Free-range egg producers are being asked to provide additional information on the documentation that accompanies their eggs when they are collected on farm.

Extension of free-range label during housing orders

It is part of the changes to the EU Egg Marketing Standards Regulations announced by the European Commission last year, which means that when housing orders are in place – for example in an avian influenza outbreak – eggs from free-range systems are able to be marketed as free-range for a maximum period of 16 weeks.

Prior to these changes, the standards only allowed eggs to be marketed as free-range for up to 12 weeks before having to be marketed and labelled as barn eggs.

Farmers can now market eggs as free-range for up to 16 weeks of a housing order - provided they meet new requirements.

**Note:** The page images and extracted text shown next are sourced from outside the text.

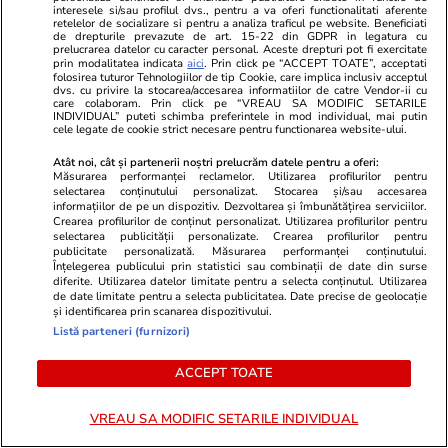
Lifestyle
04 aug.
interesele si/sau profilul dvs., pentru a va oferi functionalitati aferente
retelelor de socializare si pentru a analiza traficul pe website. Beneficiati
de drepturile prevazute de art. 15-22 din GDPR in legatura cu
prelucrarea datelor cu caracter personal. Aceste drepturi pot fi exercitate
prin modalitatea indicata
aici
. Prin click pe “ACCEPT TOATE”, acceptati
Cum se scrie corect: bineînțeles
folosirea tuturor Tehnologiilor de tip Cookie, care implica inclusiv acceptul
dvs. cu privire la stocarea/accesarea informatiilor de catre Vendor-ii cu
sau bine înțeles
care colaboram. Prin click pe “VREAU SA MODIFIC SETARILE
INDIVIDUAL” puteti schimba preferintele in mod individual, mai putin
cele legate de cookie strict necesare pentru functionarea website-ului.
Atât noi, cât și partenerii noștri prelucrăm datele pentru a oferi:
Măsurarea performanței reclamelor. Utilizarea profilurilor pentru
selectarea conținutului personalizat. Stocarea și/sau accesarea
informațiilor de pe un dispozitiv. Dezvoltarea și îmbunătățirea serviciilor.
Bani și Afaceri
03 aug.
Crearea profilurilor de conținut personalizat. Utilizarea profilurilor pentru
selectarea publicității personalizate. Crearea profilurilor pentru
publicitate personalizată. Măsurarea performanței conținutului.
Înțelegerea publicului prin statistici sau combinații de date din surse
Cine poate retrage banii din
diferite. Utilizarea datelor limitate pentru a selecta conținutul. Utilizarea
de date limitate pentru a selecta publicitatea. Date precise de geolocație
contul unei persoane decedate
și identificarea prin scanarea dispozitivului.
Listă parteneri (furnizori)
ACCEPT TOATE
VREAU SA MODIFIC SETARILE INDIVIDUAL
Lifestyle
03 aug.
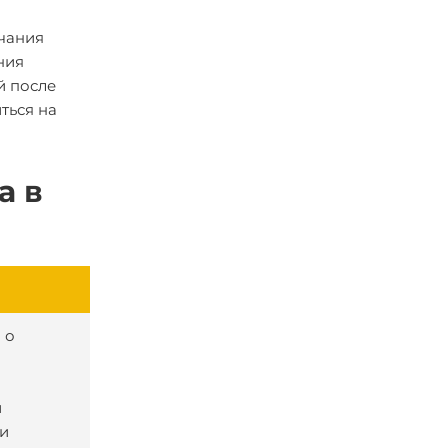
нчания
ния
й после
ться на
а в
 о
и
и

Photo: Richard Austin/REX/Shutterstock
Farmers can now market eggs as free-range for up to 16 weeks of a housing order - provided they meet new requirements. Photo: Richard Austin/REX/Shutterstock

The Government’s Animal and Plant Health Agency (APHA) said in a letter to the industry that the 16 week period will apply from the point at which a flock is placed into the free-range house.

This was despite calls by the industry during consultations for the period to apply from the first egg laid in the flock once it had been housed – which can be up to 3-to-4 weeks after the pullets have been transferred to the laying farm.

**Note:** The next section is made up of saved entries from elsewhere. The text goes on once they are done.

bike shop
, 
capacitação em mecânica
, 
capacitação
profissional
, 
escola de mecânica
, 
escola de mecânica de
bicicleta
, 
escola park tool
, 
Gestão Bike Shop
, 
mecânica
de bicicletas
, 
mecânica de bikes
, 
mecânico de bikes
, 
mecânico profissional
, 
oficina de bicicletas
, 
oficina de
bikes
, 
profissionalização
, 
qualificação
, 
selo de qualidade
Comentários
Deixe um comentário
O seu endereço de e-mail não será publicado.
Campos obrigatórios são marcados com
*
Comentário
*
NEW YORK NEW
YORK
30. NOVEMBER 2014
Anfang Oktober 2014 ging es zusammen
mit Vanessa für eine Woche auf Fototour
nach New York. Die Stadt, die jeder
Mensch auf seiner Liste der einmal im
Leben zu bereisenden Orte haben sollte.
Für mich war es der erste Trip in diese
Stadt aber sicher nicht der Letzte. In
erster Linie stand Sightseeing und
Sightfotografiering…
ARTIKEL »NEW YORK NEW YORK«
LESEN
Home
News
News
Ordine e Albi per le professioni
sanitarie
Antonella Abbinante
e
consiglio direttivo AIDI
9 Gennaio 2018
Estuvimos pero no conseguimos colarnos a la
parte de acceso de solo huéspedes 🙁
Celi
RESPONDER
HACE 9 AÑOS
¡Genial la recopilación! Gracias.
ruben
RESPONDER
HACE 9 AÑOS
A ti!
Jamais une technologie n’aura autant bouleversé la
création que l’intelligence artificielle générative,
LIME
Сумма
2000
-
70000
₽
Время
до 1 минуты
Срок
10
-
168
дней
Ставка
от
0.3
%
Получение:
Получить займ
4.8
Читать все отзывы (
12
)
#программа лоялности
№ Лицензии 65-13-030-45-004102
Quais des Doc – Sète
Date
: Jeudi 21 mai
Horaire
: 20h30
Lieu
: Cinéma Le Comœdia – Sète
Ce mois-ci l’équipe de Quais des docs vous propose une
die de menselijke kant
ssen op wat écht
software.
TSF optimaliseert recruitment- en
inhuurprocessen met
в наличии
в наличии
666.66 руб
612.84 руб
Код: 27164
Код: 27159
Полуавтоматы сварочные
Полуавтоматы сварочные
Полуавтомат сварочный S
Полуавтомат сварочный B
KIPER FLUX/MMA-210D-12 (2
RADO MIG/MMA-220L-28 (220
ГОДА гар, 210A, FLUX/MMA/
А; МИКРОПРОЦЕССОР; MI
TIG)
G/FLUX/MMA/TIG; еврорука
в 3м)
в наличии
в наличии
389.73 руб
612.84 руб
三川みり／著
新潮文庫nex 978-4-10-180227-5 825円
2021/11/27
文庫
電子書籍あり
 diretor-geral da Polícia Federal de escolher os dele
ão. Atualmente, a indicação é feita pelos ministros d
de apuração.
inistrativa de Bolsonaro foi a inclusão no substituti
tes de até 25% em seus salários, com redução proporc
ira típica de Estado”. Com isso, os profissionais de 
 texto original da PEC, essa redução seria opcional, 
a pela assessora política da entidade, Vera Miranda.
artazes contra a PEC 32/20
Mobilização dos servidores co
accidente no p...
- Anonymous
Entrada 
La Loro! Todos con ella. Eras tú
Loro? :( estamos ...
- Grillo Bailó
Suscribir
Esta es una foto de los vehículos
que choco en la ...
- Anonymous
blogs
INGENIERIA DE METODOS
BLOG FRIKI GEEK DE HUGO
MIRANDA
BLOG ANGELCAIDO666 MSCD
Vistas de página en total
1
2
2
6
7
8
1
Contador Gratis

Record date of housing flock on transport docs

It also means that from 1 June producers/packers have been asked to voluntarily include the date of placing of the flock in that house on all of their transport documents. Defra will consider the need to amend legislation in the future depending on compliance with the voluntary approach.

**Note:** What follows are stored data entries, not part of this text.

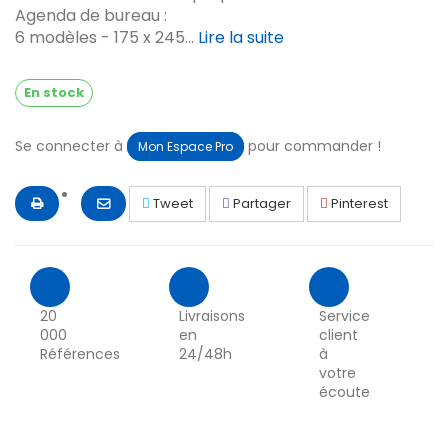
Agenda de bureau :
6 modèles - 175 x 245...
Lire la suite
En stock
Se connecter à
pour commander !
Mon Espace Pro
Tweet
Partager
Pinterest
20
Livraisons
Service
000
en
client
Références
24/48h
à
votre
écoute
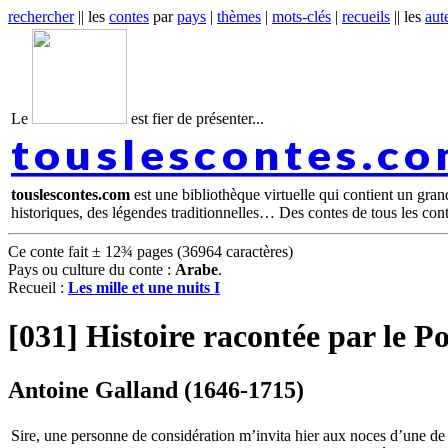
rechercher
|| les
contes
par
pays
|
thèmes
|
mots-clés
|
recueils
|| les
aut
Le
est fier de présenter...
touslescontes.c
touslescontes.com
est une bibliothèque virtuelle qui contient un gra
historiques, des légendes traditionnelles… Des contes de tous les con
Ce conte fait ± 12¾ pages (36964 caractères)
Pays ou culture du conte :
Arabe
.
Recueil :
Les mille et une nuits I
[031] Histoire racontée par le 
Antoine Galland (1646-1715)
Sire, une personne de considération m’invita hier aux noces d’une de s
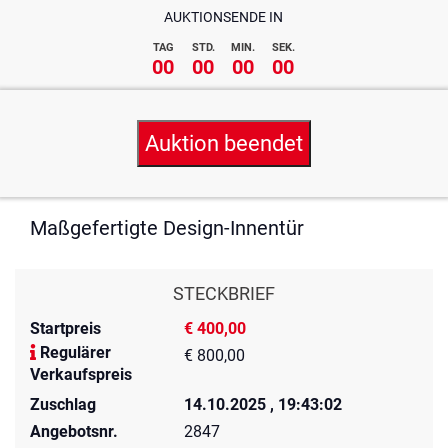
AUKTIONSENDE IN
TAG
STD.
MIN.
SEK.
00
00
00
00
Auktion beendet
Maßgefertigte Design-Innentür
STECKBRIEF
Startpreis
€ 400,00
Regulärer
€ 800,00
Verkaufspreis
Zuschlag
14.10.2025 , 19:43:02
Angebotsnr.
2847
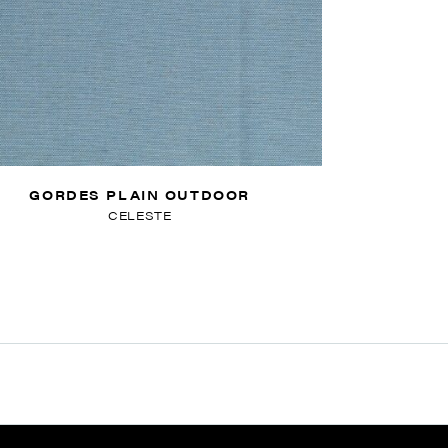
GORDES PLAIN OUTDOOR
CELESTE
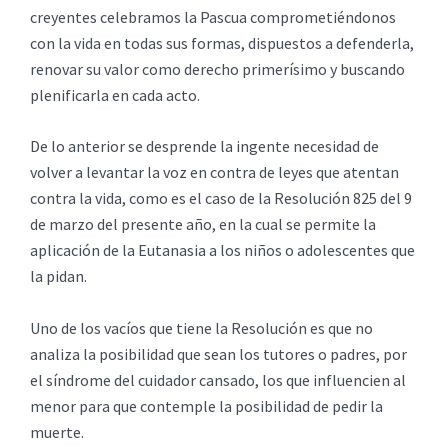
creyentes celebramos la Pascua comprometiéndonos
con la vida en todas sus formas, dispuestos a defenderla,
renovar su valor como derecho primerísimo y buscando
plenificarla en cada acto.
De lo anterior se desprende la ingente necesidad de
volver a levantar la voz en contra de leyes que atentan
contra la vida, como es el caso de la Resolución 825 del 9
de marzo del presente año, en la cual se permite la
aplicación de la Eutanasia a los niños o adolescentes que
la pidan.
Uno de los vacíos que tiene la Resolución es que no
analiza la posibilidad que sean los tutores o padres, por
el síndrome del cuidador cansado, los que influencien al
menor para que contemple la posibilidad de pedir la
muerte.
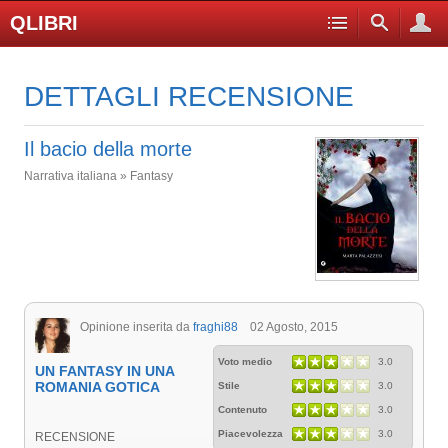
QLIBRI
DETTAGLI RECENSIONE
Il bacio della morte
Narrativa italiana » Fantasy
Opinione inserita da
fraghi88
02 Agosto, 2015
Voto medio
3.0
UN FANTASY IN UNA
ROMANIA GOTICA
Stile
3.0
Contenuto
3.0
Piacevolezza
3.0
RECENSIONE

Mark Jackson, APHA operations technical lead for eggs and poultry meat marketing, said in the letter: “The changes provide that, where hens’ access to open air runs is restricted, as a result of measures adopted to protect public or animal health, eggs may be marketed as free-range as long as their access has not been restricted for more than 16 weeks. The 16-week derogations applied on an in individual flock by flock basis.

“During a period of mandatory requirements to house birds, producers are asked to include the date of flock placement on any transport documentation used in this period (producers can start to do this now if they wish).”

Packers are being asked to ensure that if birds are housed for more than 16 weeks under the Order they should use stickers to cover reference to free-range eggs. APHA suggests the wording “Barn eggs: Laid by hens temporary housed in barns for their well-being.”

Robert Gooch, British Free Range Egg Producers Association (BFREPA) said his members were pleased with the outcome and the decision to move to a flock basis, which would ease problems for farmers with flocks of different ages on the same holding.

BFREPA lobbied for 20 weeks

While BFREPA lobbied for a move to 20 weeks, the Commission wanted to include the use of verandas, which Mr Gooch said did not have the support of a number of EU countries.

“We are very happy with the 16-week compromise,” he said,

Aimee Mahoney, NFU poultry adviser, said there had been detailed consultation with APHA over a number of months. She said the union had put forward a 20-week period or first day of lay and had been slightly disappointed with the 16-week decision but pleased the Government had moved to a flock by flock basis.

Ms Mahoney added that the issue over stamping of eggs, which had posed concerns from members about additional costs, had been allayed.

“The new arrangement represents a much more preferable option than those originally put forward by the APHA, who have also listened to our concerns about not rushing into the changes.”